I think this is how to approach it:

1. Use Gauss' law to find the field of q at 10 cm without the dielectric present (this is the applied field E_a that induces an opposing field in the dielectric by polarizing the polar molecules in the dielectric).

2. Determine the magnitude of the induced field of the dielectric from the susceptibility \chi_e using:

P = \epsilon_0\chi_eE_a = \frac{E_i - E_a}{4\pi}

3. Apply Gauss' law to the dielectric surface to find the induced charge from the polarized dielectric.

4. Determine the force is using Coulomb's law.

AM

 

[teastu]

Thanks, but I can't still do it. 1, Won't the field due to the charge be different at different points of the large dielectric?
2, Can you give the equation quoted in SI units?
3, Please tell me how to apply Gauss's law here.
Can this be done with the method of images?

 

[Andrew Mason]

Thanks, but I can't still do it. 1, Won't the field due to the charge be different at different points of the large dielectric?
2, Can you give the equation quoted in SI units?
3, Please tell me how to apply Gauss's law here.
Can this be done with the method of images?

1. Gauss' law:

\oint E\cdot dA = 4\pi r^2E = q/\epsilon_0

so that gives you E from the charge q.

2. In MKS the induced field is:

E_i = \epsilon_0E(1 + \chi_0) where E is from 1

so you can work out the induced field from that.

3. Apply Gauss' law to the dielectric surface to find the induced charge per unit area:

\oint E_i\cdot dA = E_i A = q_i/\epsilon_0 = \sigma_iA/\epsilon_0

So from 1 2, and 3.: E_i = \sigma_i/\epsilon_0 = \frac{q}{4\pi r^2}(1 + \chi_0)

So that gives you the induced charge density in the dielectric.

4. Determine the force (per unit area of dielectric) using Coulomb's law.

AM

 

[Nakis]

Hi,

I am working on a similar problem, and there is something I don't understand in the approach above: the induced field (which is actually the displacement, right?) does not have the same units as the applied field - actually Ei has units C/m2! so that you can't get a charge density...

Can anyone help?

-Nakis

 

[Andrew Mason]

Hi,

I am working on a similar problem, and there is something I don't understand in the approach above: the induced field (which is actually the displacement, right?) does not have the same units as the applied field - actually Ei has units C/m2! so that you can't get a charge density...

Can anyone help?

-Nakis

I see that there is an error in my earlier post.

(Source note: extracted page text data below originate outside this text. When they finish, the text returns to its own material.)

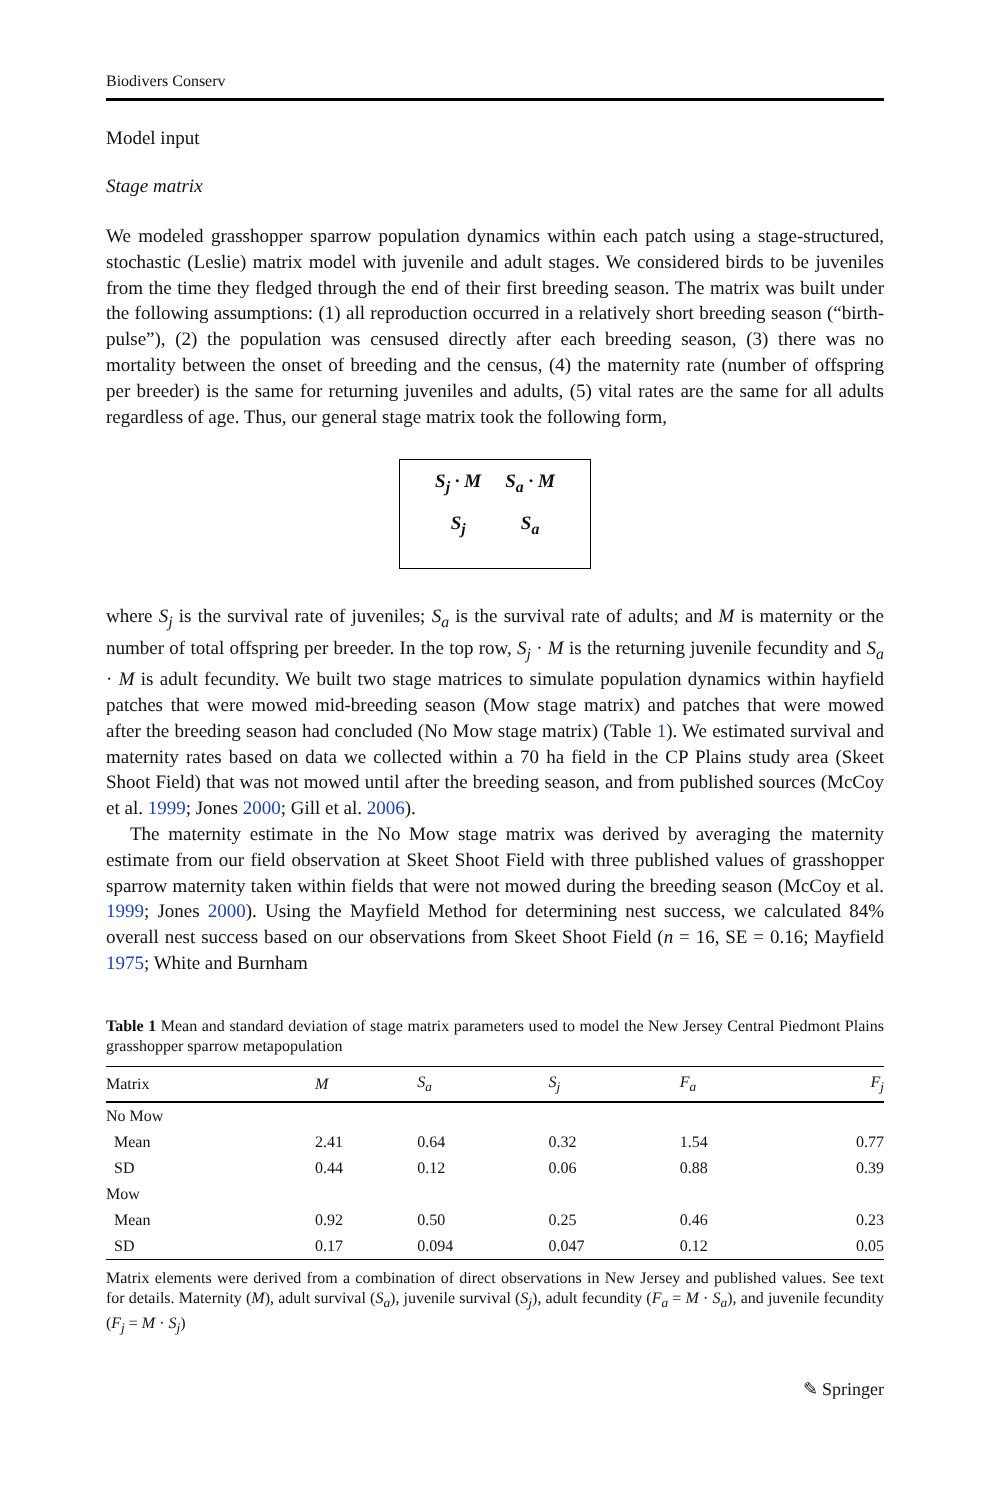Biodivers Conserv
Model input
Stage matrix
We modeled grasshopper sparrow population dynamics within each patch using a stage-structured, stochastic (Leslie) matrix model with juvenile and adult stages. We considered birds to be juveniles from the time they fledged through the end of their first breeding season. The matrix was built under the following assumptions: (1) all reproduction occurred in a relatively short breeding season (“birth-pulse”), (2) the population was censused directly after each breeding season, (3) there was no mortality between the onset of breeding and the census, (4) the maternity rate (number of offspring per breeder) is the same for returning juveniles and adults, (5) vital rates are the same for all adults regardless of age. Thus, our general stage matrix took the following form,
| S<sub>j</sub> · M | S<sub>a</sub> · M |
| S<sub>j</sub> | S<sub>a</sub> |
where S<sub>j</sub> is the survival rate of juveniles; S<sub>a</sub> is the survival rate of adults; and M is maternity or the number of total offspring per breeder. In the top row, S<sub>j</sub> · M is the returning juvenile fecundity and S<sub>a</sub> · M is adult fecundity. We built two stage matrices to simulate population dynamics within hayfield patches that were mowed mid-breeding season (Mow stage matrix) and patches that were mowed after the breeding season had concluded (No Mow stage matrix) (Table 1). We estimated survival and maternity rates based on data we collected within a 70 ha field in the CP Plains study area (Skeet Shoot Field) that was not mowed until after the breeding season, and from published sources (McCoy et al. 1999; Jones 2000; Gill et al. 2006).
The maternity estimate in the No Mow stage matrix was derived by averaging the maternity estimate from our field observation at Skeet Shoot Field with three published values of grasshopper sparrow maternity taken within fields that were not mowed during the breeding season (McCoy et al. 1999; Jones 2000). Using the Mayfield Method for determining nest success, we calculated 84% overall nest success based on our observations from Skeet Shoot Field (n = 16, SE = 0.16; Mayfield 1975; White and Burnham
Table 1 Mean and standard deviation of stage matrix parameters used to model the New Jersey Central Piedmont Plains grasshopper sparrow metapopulation
| Matrix | M | S<sub>a</sub> | S<sub>j</sub> | F<sub>a</sub> | F<sub>j</sub> |
| --- | --- | --- | --- | --- | --- |
| No Mow | | | | | |
| Mean | 2.41 | 0.64 | 0.32 | 1.54 | 0.77 |
| SD | 0.44 | 0.12 | 0.06 | 0.88 | 0.39 |
| Mow | | | | | |
| Mean | 0.92 | 0.50 | 0.25 | 0.46 | 0.23 |
| SD | 0.17 | 0.094 | 0.047 | 0.12 | 0.05 |
Matrix elements were derived from a combination of direct observations in New Jersey and published values. See text for details. Maternity (M), adult survival (S<sub>a</sub>), juvenile survival (S<sub>j</sub>), adult fecundity (F<sub>a</sub> = M · S<sub>a</sub>), and juvenile fecundity (F<sub>j</sub> = M · S<sub>j</sub>)
✎ Springer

It should be:

2. In MKS the induced field is:

E_i = E(1 + \chi_0) where E is from 1

[note: this can also be viewed in terms of the field from a displacement charge density, D:

\vec D = \epsilon_0\vec{E}(1 + \chi_0) = \epsilon_0\vec{E}_i]


3. Apply Gauss' law to the dielectric surface to find the induced charge per unit area:

\oint E_i\cdot dA = E_i A = q_i/\epsilon_0 = \sigma_iA/\epsilon_0

So from 1, 2 and 3.: E_i = \sigma_i/\epsilon_0 = \frac{q}{\epsilon_04\pi r^2}(1 + \chi_0)

See: http://en.wikipedia.org/wiki/Electric_displacement_field

AM